What is required
In the listing below, can you return everything from the line containing "Follow each photo" down to the line containing "dist [-0.000103, 0.000150]", both ends included, copying each line verbatim and leaving the pictures out?

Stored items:

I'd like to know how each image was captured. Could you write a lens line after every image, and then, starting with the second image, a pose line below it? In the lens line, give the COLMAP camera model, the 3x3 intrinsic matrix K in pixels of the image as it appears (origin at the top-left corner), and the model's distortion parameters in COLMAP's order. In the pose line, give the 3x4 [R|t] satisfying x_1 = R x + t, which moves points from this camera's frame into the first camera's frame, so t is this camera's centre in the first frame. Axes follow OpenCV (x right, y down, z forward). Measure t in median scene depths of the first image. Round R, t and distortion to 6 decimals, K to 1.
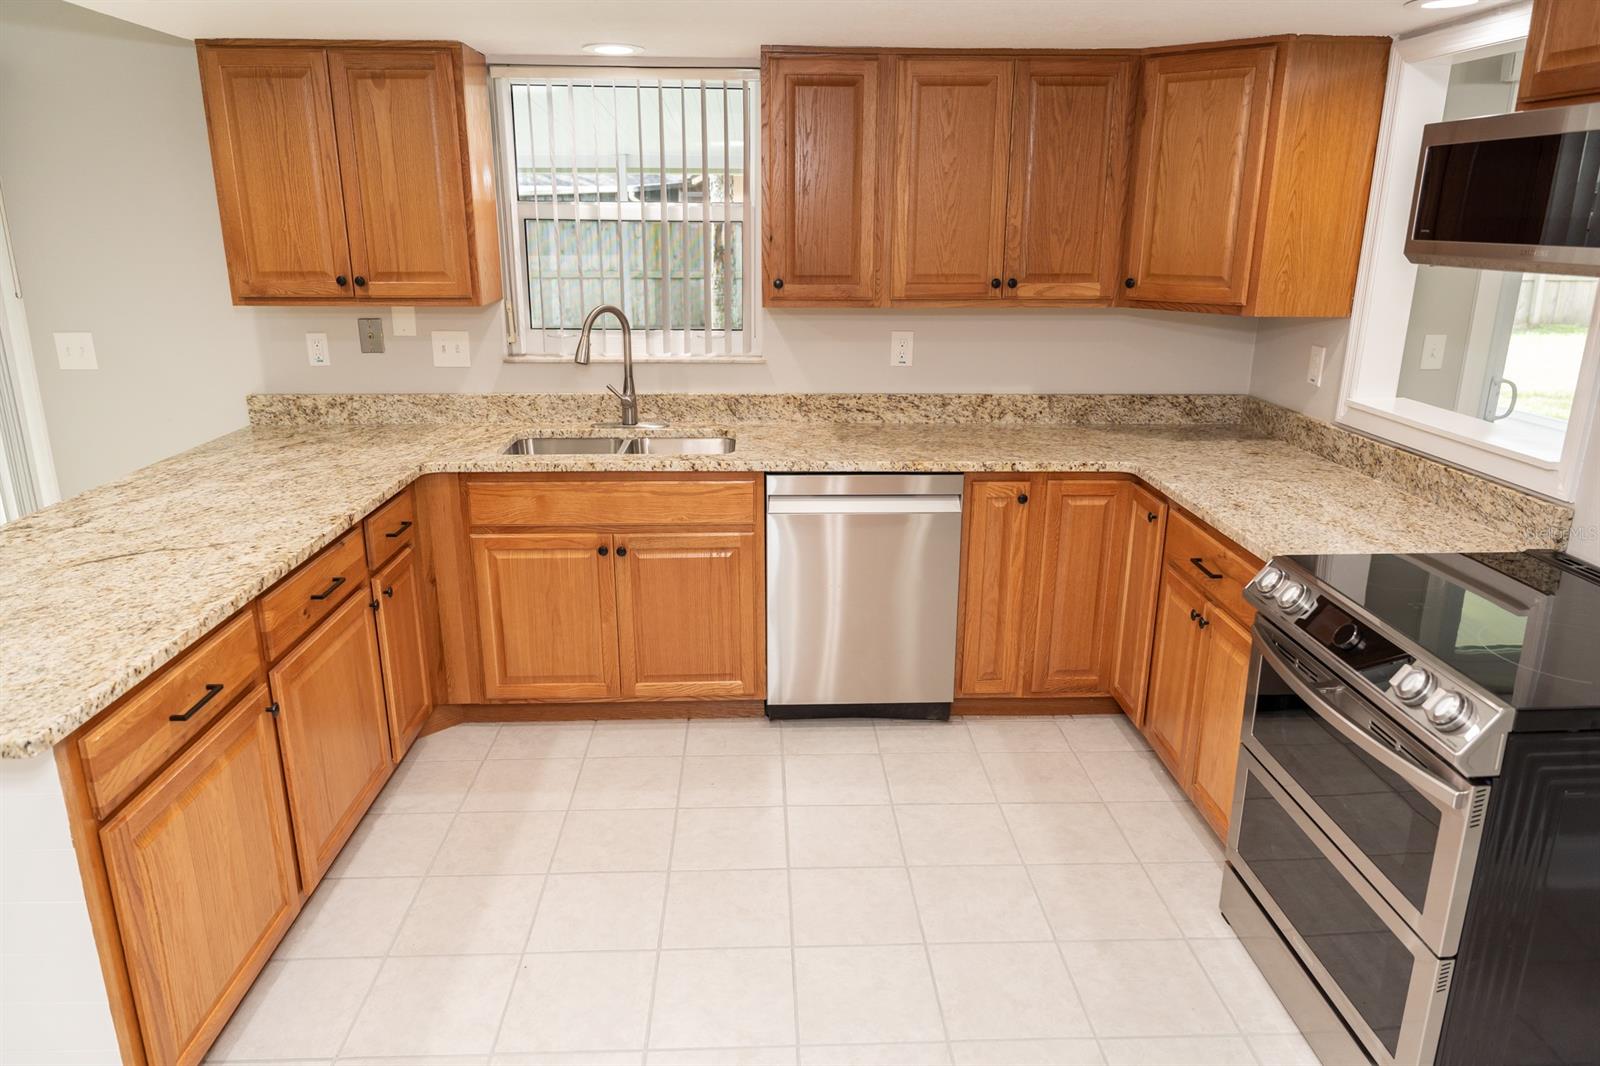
lens RADIAL K [[1068.0, 0, 800.0], [0, 1068.0, 533.0], [0, 0, 1]] dist [-0.000768, 0.000052]
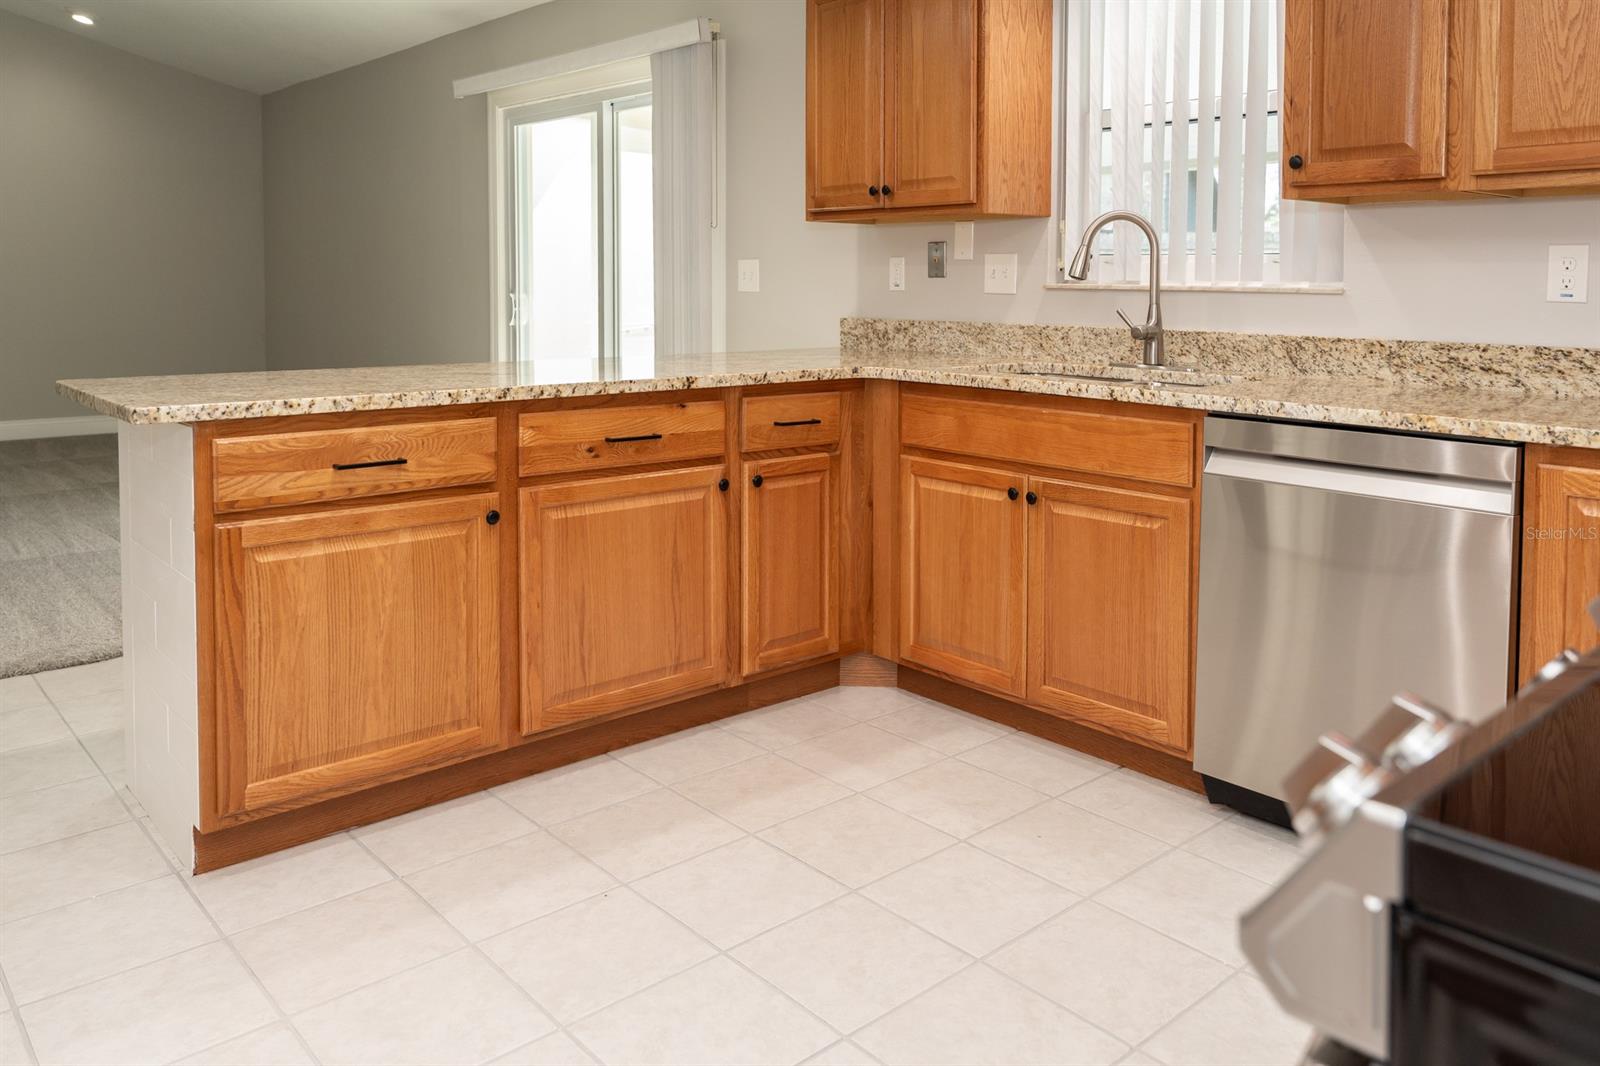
lens RADIAL K [[1190.2, 0, 831.5], [0, 1190.2, 331.4], [0, 0, 1]] dist [-0.003625, -0.000502]
pose [[0.642659, 0.033291, -0.765429, 0.390606], [-0.221070, 0.964620, -0.143657, 0.055753], [0.733565, 0.261536, 0.627281, 0.311638]]
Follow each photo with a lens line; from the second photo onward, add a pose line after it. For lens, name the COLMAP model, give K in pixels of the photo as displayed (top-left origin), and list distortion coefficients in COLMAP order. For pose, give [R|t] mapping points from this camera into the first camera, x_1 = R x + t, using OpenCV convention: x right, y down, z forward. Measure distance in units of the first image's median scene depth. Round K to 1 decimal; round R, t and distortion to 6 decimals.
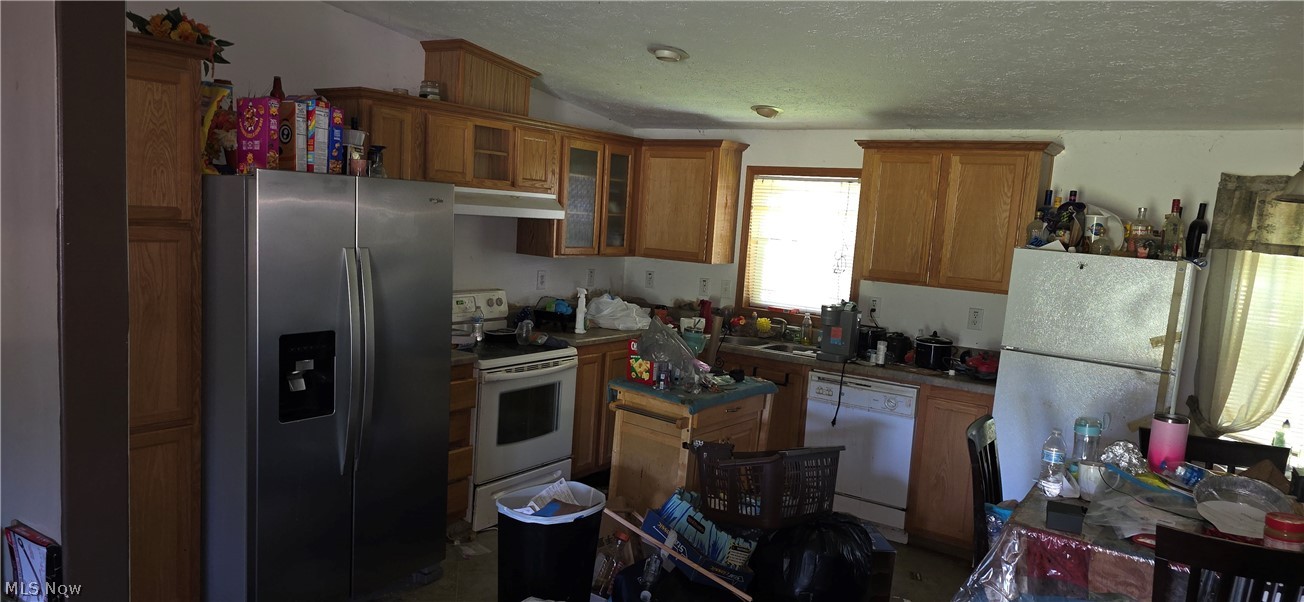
lens RADIAL K [[860.5, 0, 651.6], [0, 860.5, 328.6], [0, 0, 1]] dist [-0.000103, 0.000150]
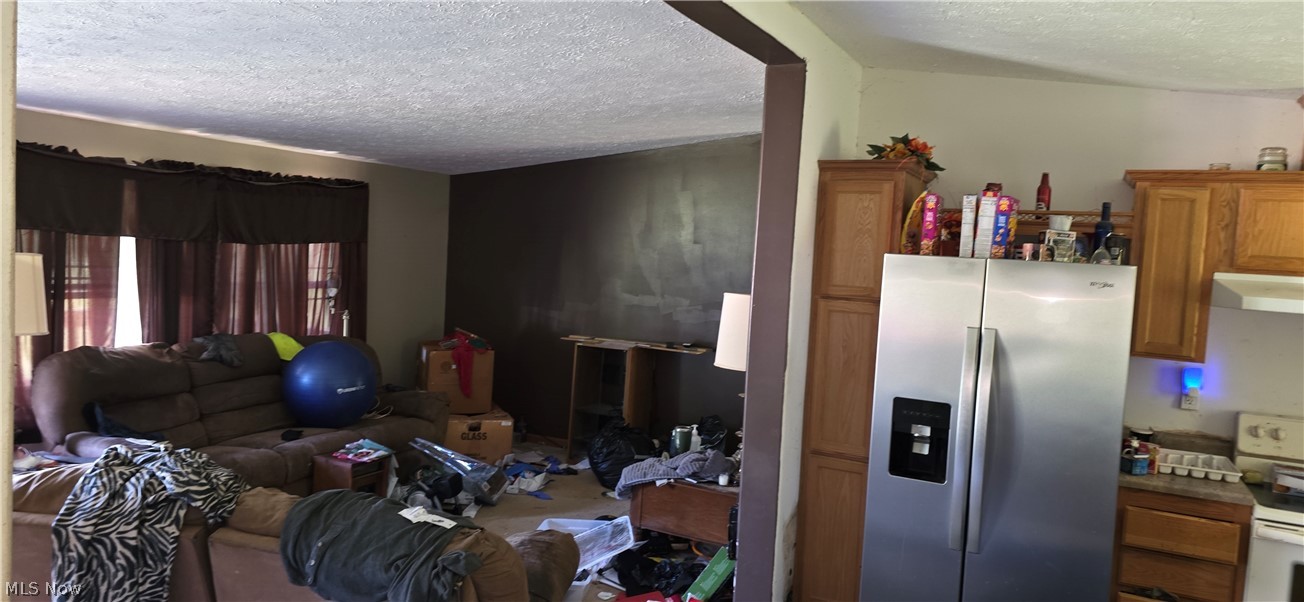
lens RADIAL K [[871.3, 0, 652.0], [0, 871.3, 301.0], [0, 0, 1]] dist [-0.000553, -0.000714]
pose [[0.113661, 0.001630, -0.993518, 0.639898], [-0.187501, 0.982064, -0.019840, -0.031840], [0.975666, 0.188540, 0.111928, 0.500155]]
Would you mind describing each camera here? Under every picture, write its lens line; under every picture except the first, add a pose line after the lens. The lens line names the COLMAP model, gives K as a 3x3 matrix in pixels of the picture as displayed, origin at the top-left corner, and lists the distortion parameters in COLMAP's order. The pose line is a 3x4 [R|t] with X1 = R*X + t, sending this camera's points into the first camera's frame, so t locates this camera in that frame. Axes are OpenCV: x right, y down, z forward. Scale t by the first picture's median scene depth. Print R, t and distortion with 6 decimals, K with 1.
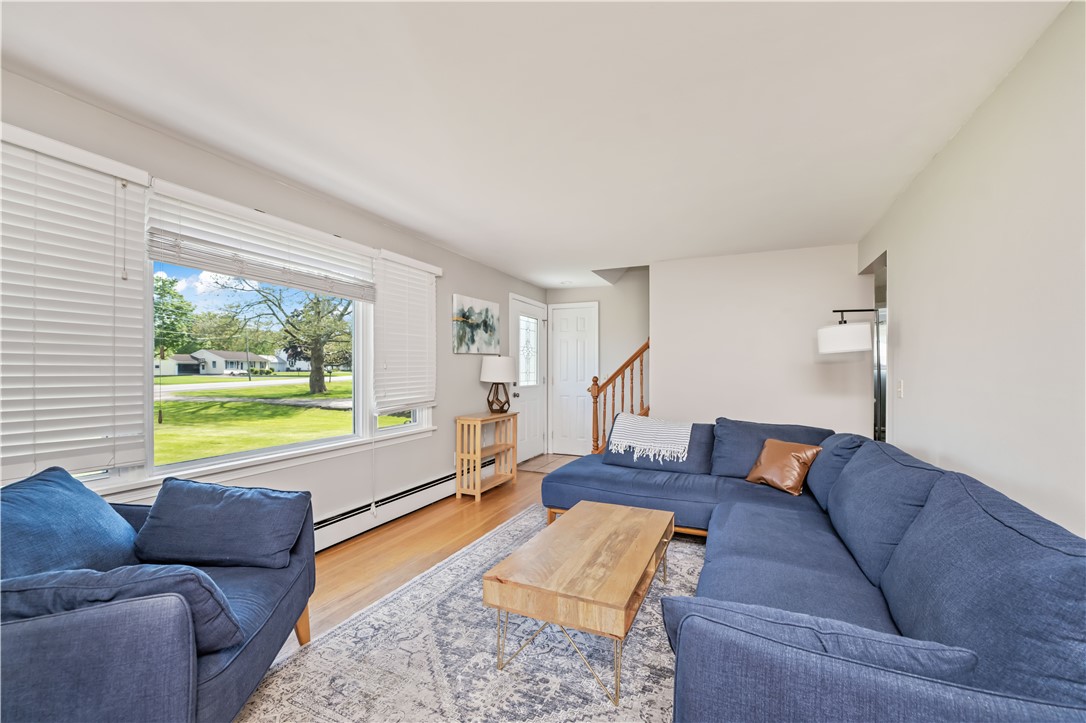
lens RADIAL K [[444.8, 0, 546.0], [0, 444.8, 369.1], [0, 0, 1]] dist [-0.008428, -0.000460]
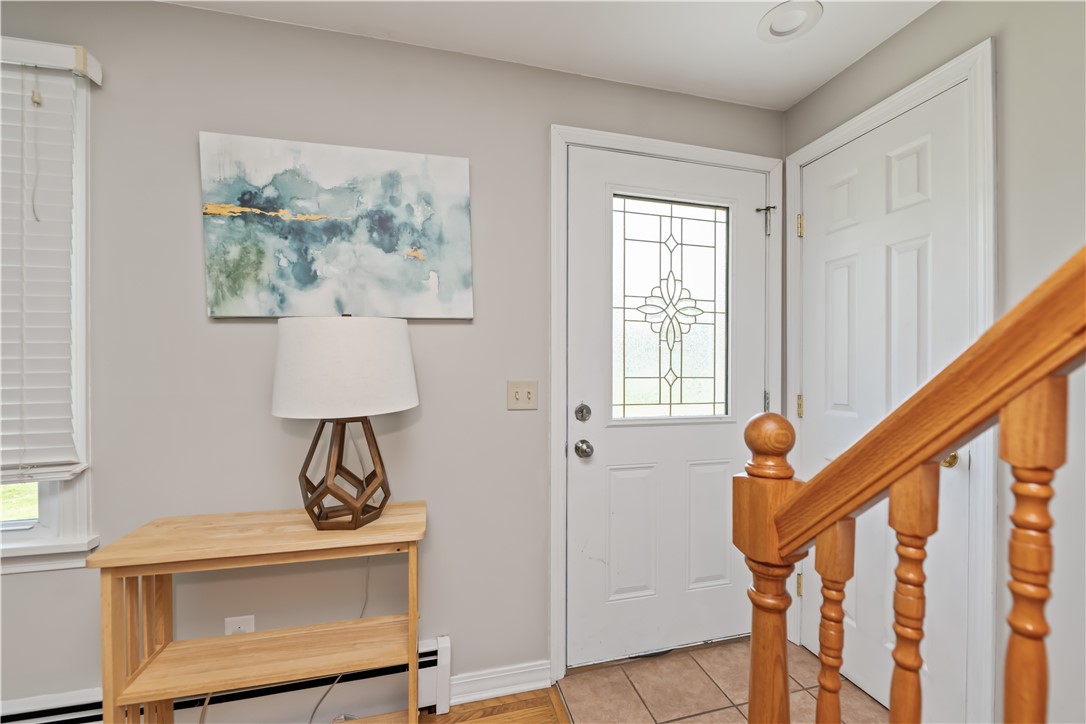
lens RADIAL K [[444.8, 0, 551.9], [0, 444.8, 369.5], [0, 0, 1]] dist [-0.008428, -0.000460]
pose [[0.636101, 0.003437, -0.771598, 0.198680], [0.001825, 0.999981, 0.005959, 0.000274], [0.771604, -0.005199, 0.636082, 0.973687]]
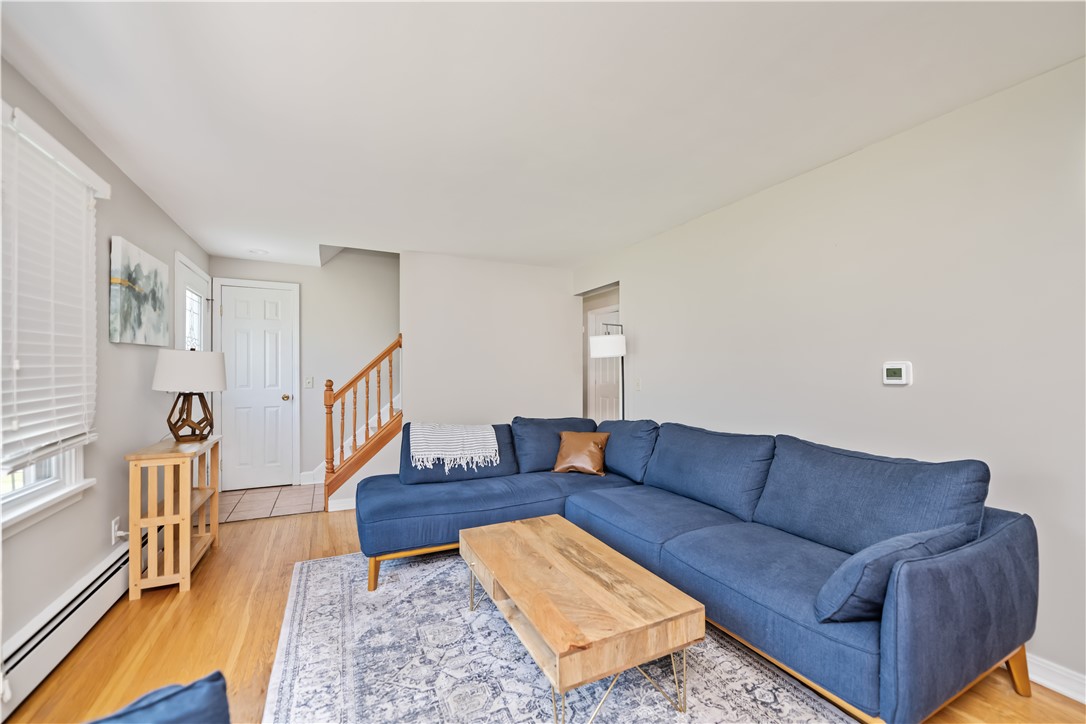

Answer box
Follow each photo with a lens line; from the second photo onward, add a pose line after it. For lens, name the COLMAP model, give K in pixels of the photo as displayed (top-left origin), and list distortion coefficients in COLMAP order. For pose, give [R|t] mapping points from this camera into the first camera, x_1 = R x + t, using OpenCV convention: x right, y down, z forward. Measure distance in units of the first image's median scene depth. Round K to 1 decimal; round R, t and distortion to 6 decimals.
lens RADIAL K [[860.5, 0, 651.6], [0, 860.5, 328.6], [0, 0, 1]] dist [-0.000103, 0.000150]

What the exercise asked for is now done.